I have long had a deep interest in Haitian culture and cuisine. I even took a Haitian Creole language course one semester at @fiuinstagram and continue to try and practice Creole whenever and wherever I can.
The first time I had griot - considered Haiti's national of braised pork chunks that are then quickly crisped up in a vat of hot oil - I was in high school. My dad and I finished doing some community service in North Miami and I read about Chez Madame John's in the @miamiherald . I was enchanted by the nuanced flavors and the attention to detail that you wouldn't ever imagine came from such a dump. Haitian culture can be like that - you have to get past the rough exterior, negative publicity, stereotypes, rumors, racism, and other uglies to get to the treasure. But the rewards are great - a vibrant culture, a proud people, and perhaps the most sophisticated and unique cuisine in the Caribbean.

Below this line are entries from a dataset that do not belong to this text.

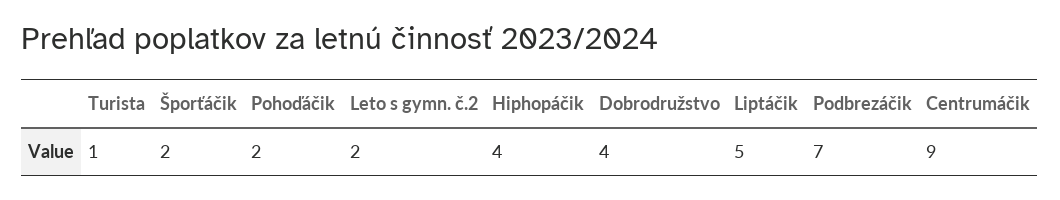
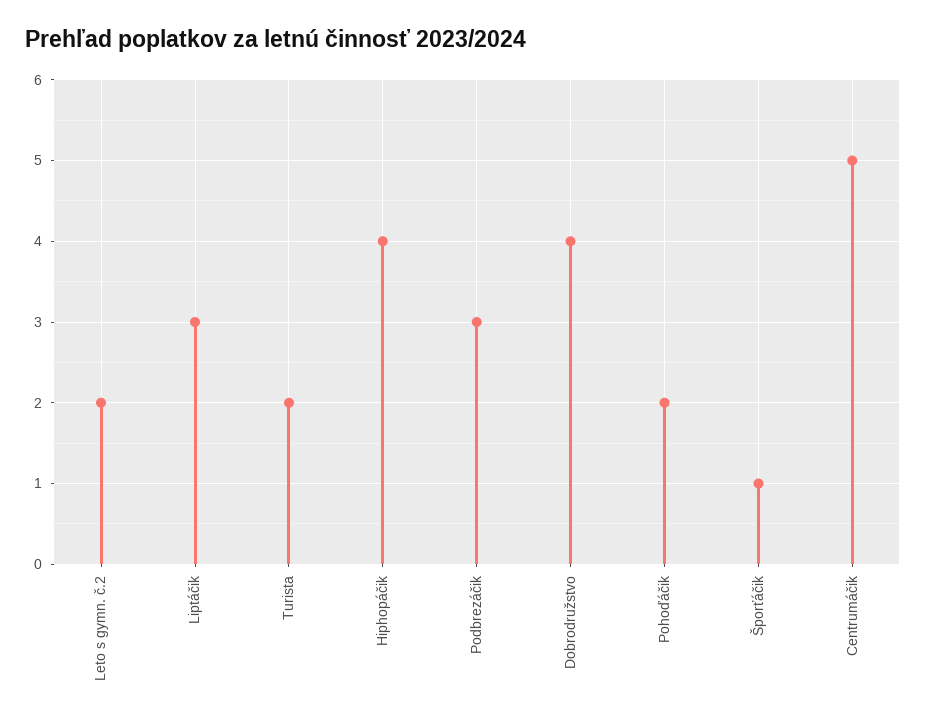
  {
-   "Turista": 1,
+   "Turista": 2,
-   "Šporťáčik": 2,
+   "Šporťáčik": 1,
    "Pohoďáčik": 2,
    "Leto s gymn. č.2": 2,
    "Hiphopáčik": 4,
    "Dobrodružstvo": 4,
-   "Liptáčik": 5,
+   "Liptáčik": 3,
-   "Podbrezáčik": 7,
+   "Podbrezáčik": 3,
-   "Centrumáčik": 9
+   "Centrumáčik": 5
  }

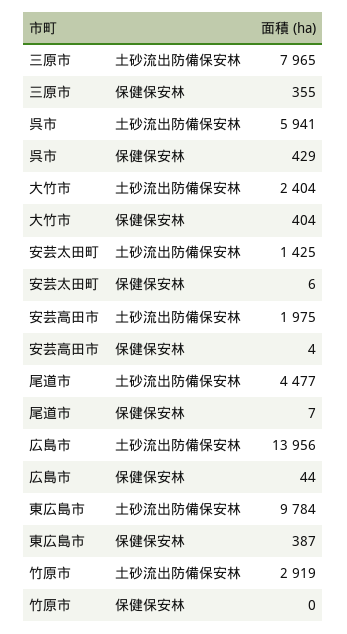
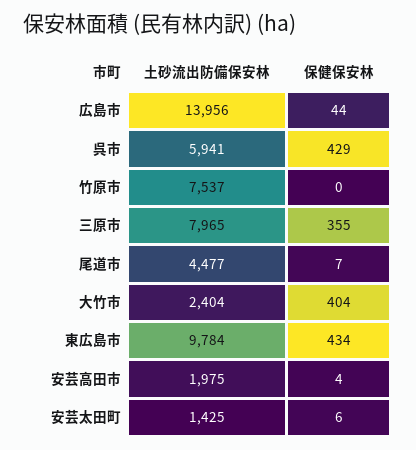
  {
    "三原市": {
      "土砂流出防備保安林": 7965,
      "保健保安林": 355
    },
    "呉市": {
      "土砂流出防備保安林": 5941,
      "保健保安林": 429
    },
    "大竹市": {
      "土砂流出防備保安林": 2404,
      "保健保安林": 404
    },
    "安芸太田町": {
      "土砂流出防備保安林": 1425,
      "保健保安林": 6
    },
    "安芸高田市": {
      "土砂流出防備保安林": 1975,
      "保健保安林": 4
    },
    "尾道市": {
      "土砂流出防備保安林": 4477,
      "保健保安林": 7
    },
    "広島市": {
      "土砂流出防備保安林": 13956,
      "保健保安林": 44
    },
    "東広島市": {
      "土砂流出防備保安林": 9784,
-     "保健保安林": 387
+     "保健保安林": 434
    },
    "竹原市": {
-     "土砂流出防備保安林": 2919,
+     "土砂流出防備保安林": 7537,
      "保健保安林": 0
    }
  }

Ever since, it's been my little passion project to explore and promote Haitian cuisine in South Florida. I haven't explored much outside of Miami-Dade except for @chezkatu (which actually started in Miami), and I used to think I needed to go into Miami for good Haitian food (even though Palm Beach seems to have 🔥 Haitian restaurants that are pretty classy).
Well that all changed with this plate of griot - the best I have ever had anywhere. I got a new part time job on the weekends at @leatherwerks which is right in the middle of a Haitian neighborhood. I had noticed this restaurant called @pimancafe in the area, and it is walking distance from my new job, so one Sunday I stopped in for lunch. The griot took about 30 minutes to prepare along with bannann peze (somewhat like tostones but not quite). It was worth the wait. The banter made me chuckle. The staff was sassy but attentive (unless you are being rude). The griot was crisp and tender and featured a good mix of lean pieces, marbled pieces, and fatty pieces that I smeared over the bannann and topped with the spicy vinegared onions and peppers (most Haitian restos just scatter raw veggies on top). The pikliz were unique and had complexity. I found out that they use a combination of vinegar and lime juice!